Aujourd’hui, le monde a changé. Mais l’homme? et l’enfant?
Nous vivons une époque où nous sommes submergés de
«communication», mais éperdument affamés de sens. Quel enseignant ne
s’est pas trouvé démuni face à un enfant « normalement doué», mais
incapable d’investir le savoir scolaire, car incapable d’y voir un
sens ? Est-ce un hasard si ce sont justement ces enfants-là qui écoutent
le plus fort (ce qui ne veut pas dire que les autres n’écoutent pas),
au point que parfois, 6 mois après avoir entendu une seule fois une
histoire, ils venaient me questionner à son sujet ? Je ne prétends
évidemment pas que le conte soit la panacée aux maux de ce monde (ça se
saurait), mais il permet au minimum d’établir en classe un lieu de
parole vivante, un instant où conteur et «écouteurs» sont à la fois à nu
et masqués, puisque protégés par le cadre du conte, cachés derrière
l’histoire, à tenter de découvrir un petit espace où la magie, le
mystère et le merveilleux peuvent, parfois, se laisser entrevoir.

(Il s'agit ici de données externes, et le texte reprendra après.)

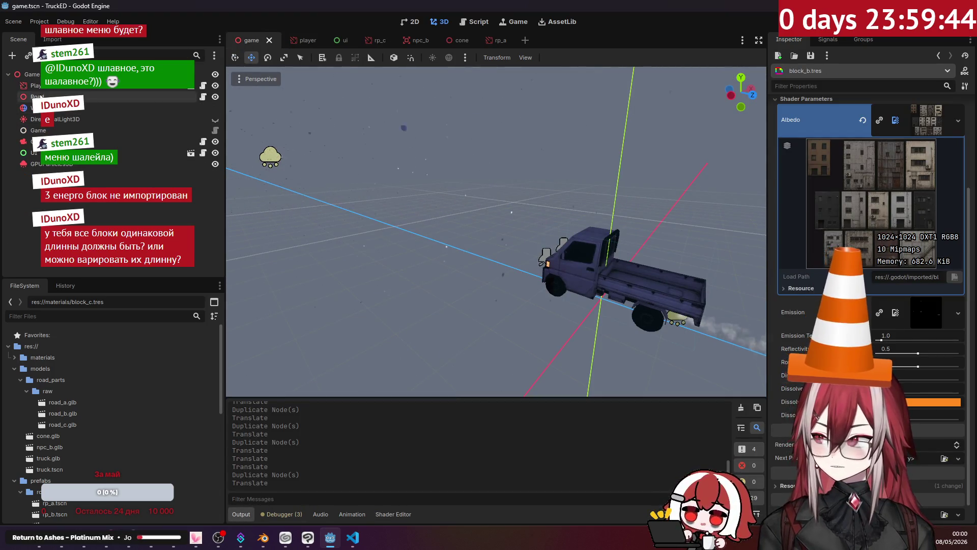
pyautogui.click(37, 96)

Et ce n’est pas là sa seule vertu.
Le conte est littérature. Orale, certes. Mais, il a
ses lois, ses rythmes, ses structures, à travers lesquels l’enfant,
intuitivement d’abord, puis consciemment, va intégrer les
quasi-immuables structures du récit. De plus, ce faisant, il s’habituera
à prendre la parole en public, à choisir ses mots, ses silences, en
apprenant, au fond, à «écouter l’écoute» de ceux à qui il parle, tout en
suivant le fil de son histoire.
En ces temps tourbillonnants où le changement semble
devenir la seule loi stable, où le rôle de l’école dans la formation de
l’individu est de plus en plus important, le conte peut transmettre cet
irremplaçable manteau de sagesse tissé fil à fil depuis la nuit des
temps, porteur d’humour, d’amour et d’espoir.